◆ Description of the task ◆
Whatever appears in the records, retype it exactly, except for the pictures.

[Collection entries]
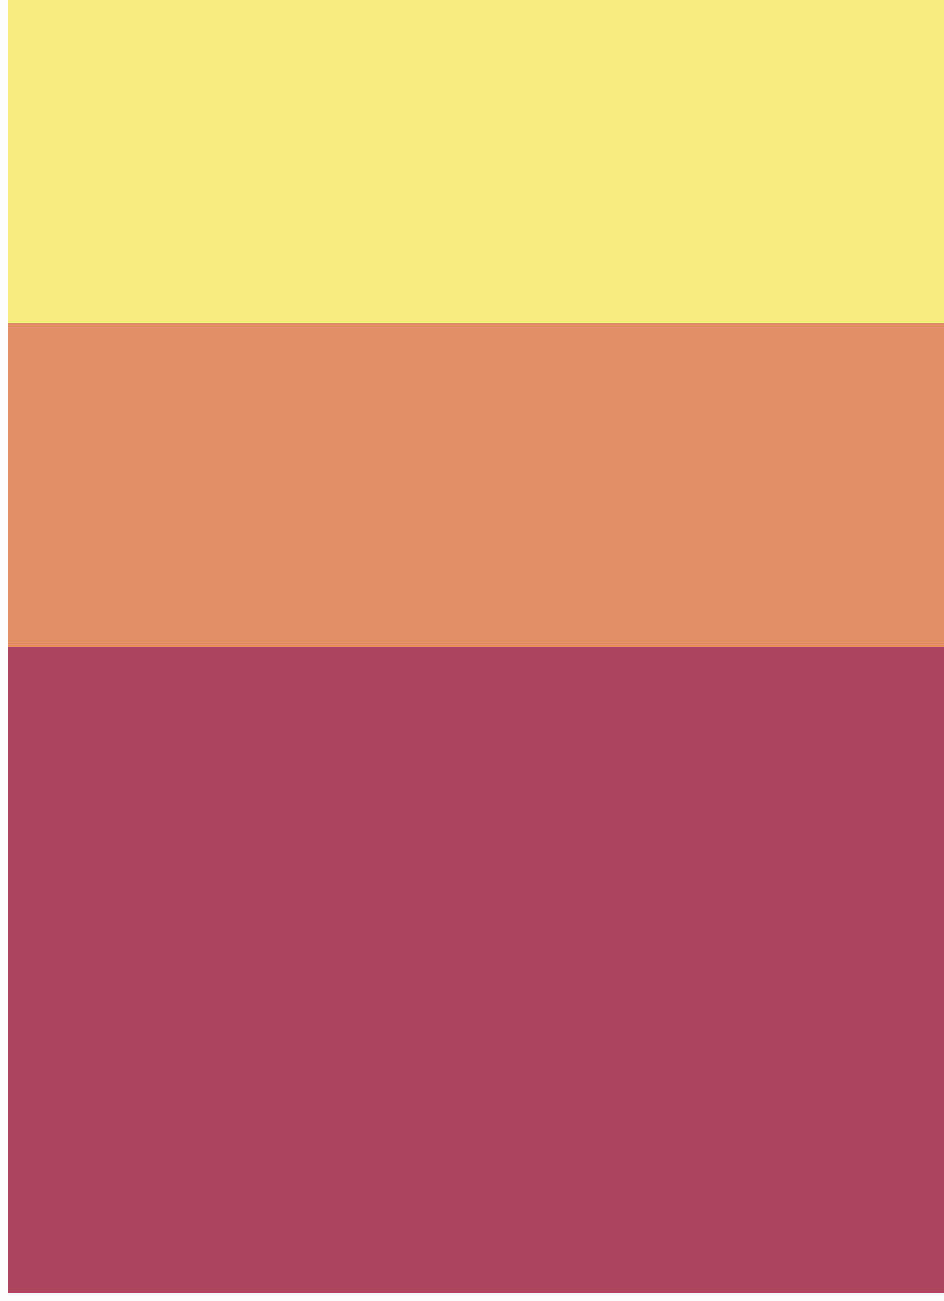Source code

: <div class="a"></div>
<div class="b"></div>
<div class="c"></div>
<style>
  body{
    margin: 0;
    background: #62306D;
  }
  div {
    position: absolute;
    width: 100%;
  }
  .a{
    height: 33.33%;
    background: #AA445F;
    bottom: 33.33vh;
  }
  .b{
    height: calc(33.33%/2);
    background: #E38F66;
    top: calc(33.33vh/2);
  }
  .c{
    height: calc(33.33%/2);
    background: #F7EC7D;
    top: 0;
  }
</style>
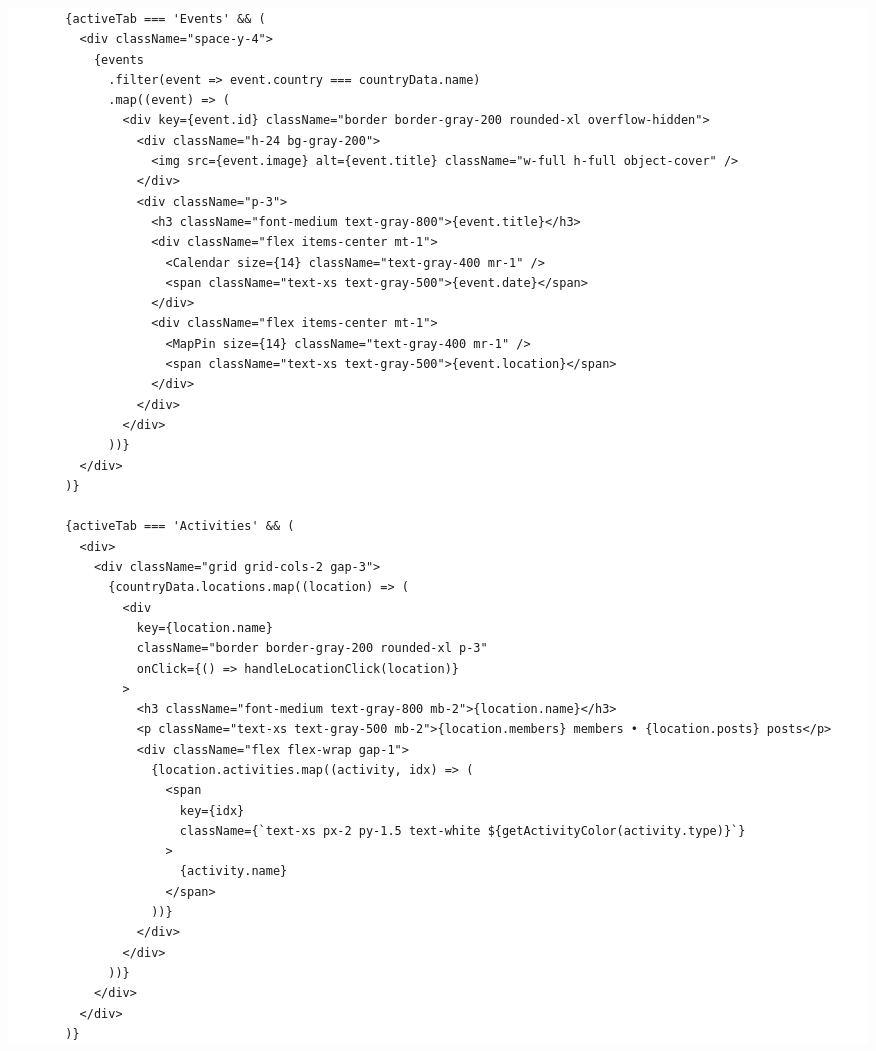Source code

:             {activeTab === 'Events' && (
              <div className="space-y-4">
                {events
                  .filter(event => event.country === countryData.name)
                  .map((event) => (
                    <div key={event.id} className="border border-gray-200 rounded-xl overflow-hidden">
                      <div className="h-24 bg-gray-200">
                        <img src={event.image} alt={event.title} className="w-full h-full object-cover" />
                      </div>
                      <div className="p-3">
                        <h3 className="font-medium text-gray-800">{event.title}</h3>
                        <div className="flex items-center mt-1">
                          <Calendar size={14} className="text-gray-400 mr-1" />
                          <span className="text-xs text-gray-500">{event.date}</span>
                        </div>
                        <div className="flex items-center mt-1">
                          <MapPin size={14} className="text-gray-400 mr-1" />
                          <span className="text-xs text-gray-500">{event.location}</span>
                        </div>
                      </div>
                    </div>
                  ))}
              </div>
            )}
            
            {activeTab === 'Activities' && (
              <div>
                <div className="grid grid-cols-2 gap-3">
                  {countryData.locations.map((location) => (
                    <div 
                      key={location.name}
                      className="border border-gray-200 rounded-xl p-3"
                      onClick={() => handleLocationClick(location)}
                    >
                      <h3 className="font-medium text-gray-800 mb-2">{location.name}</h3>
                      <p className="text-xs text-gray-500 mb-2">{location.members} members • {location.posts} posts</p>
                      <div className="flex flex-wrap gap-1">
                        {location.activities.map((activity, idx) => (
                          <span 
                            key={idx}
                            className={`text-xs px-2 py-1.5 text-white ${getActivityColor(activity.type)}`}
                          >
                            {activity.name}
                          </span>
                        ))}
                      </div>
                    </div>
                  ))}
                </div>
              </div>
            )}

◆ Solution to the problem ◆
Source code

: <div class="a"></div>
<div class="b"></div>
<div class="c"></div>
<style>
  body{
    margin: 0;
    background: #62306D;
  }
  div {
    position: absolute;
    width: 100%;
  }
  .a{
    height: 33.33%;
    background: #AA445F;
    bottom: 33.33vh;
  }
  .b{
    height: calc(33.33%/2);
    background: #E38F66;
    top: calc(33.33vh/2);
  }
  .c{
    height: calc(33.33%/2);
    background: #F7EC7D;
    top: 0;
  }
</style>
Source code

:             {activeTab === 'Events' && (
              <div className="space-y-4">
                {events
                  .filter(event => event.country === countryData.name)
                  .map((event) => (
                    <div key={event.id} className="border border-gray-200 rounded-xl overflow-hidden">
                      <div className="h-24 bg-gray-200">
                        <img src={event.image} alt={event.title} className="w-full h-full object-cover" />
                      </div>
                      <div className="p-3">
                        <h3 className="font-medium text-gray-800">{event.title}</h3>
                        <div className="flex items-center mt-1">
                          <Calendar size={14} className="text-gray-400 mr-1" />
                          <span className="text-xs text-gray-500">{event.date}</span>
                        </div>
                        <div className="flex items-center mt-1">
                          <MapPin size={14} className="text-gray-400 mr-1" />
                          <span className="text-xs text-gray-500">{event.location}</span>
                        </div>
                      </div>
                    </div>
                  ))}
              </div>
            )}
            
            {activeTab === 'Activities' && (
              <div>
                <div className="grid grid-cols-2 gap-3">
                  {countryData.locations.map((location) => (
                    <div 
                      key={location.name}
                      className="border border-gray-200 rounded-xl p-3"
                      onClick={() => handleLocationClick(location)}
                    >
                      <h3 className="font-medium text-gray-800 mb-2">{location.name}</h3>
                      <p className="text-xs text-gray-500 mb-2">{location.members} members • {location.posts} posts</p>
                      <div className="flex flex-wrap gap-1">
                        {location.activities.map((activity, idx) => (
                          <span 
                            key={idx}
                            className={`text-xs px-2 py-1.5 text-white ${getActivityColor(activity.type)}`}
                          >
                            {activity.name}
                          </span>
                        ))}
                      </div>
                    </div>
                  ))}
                </div>
              </div>
            )}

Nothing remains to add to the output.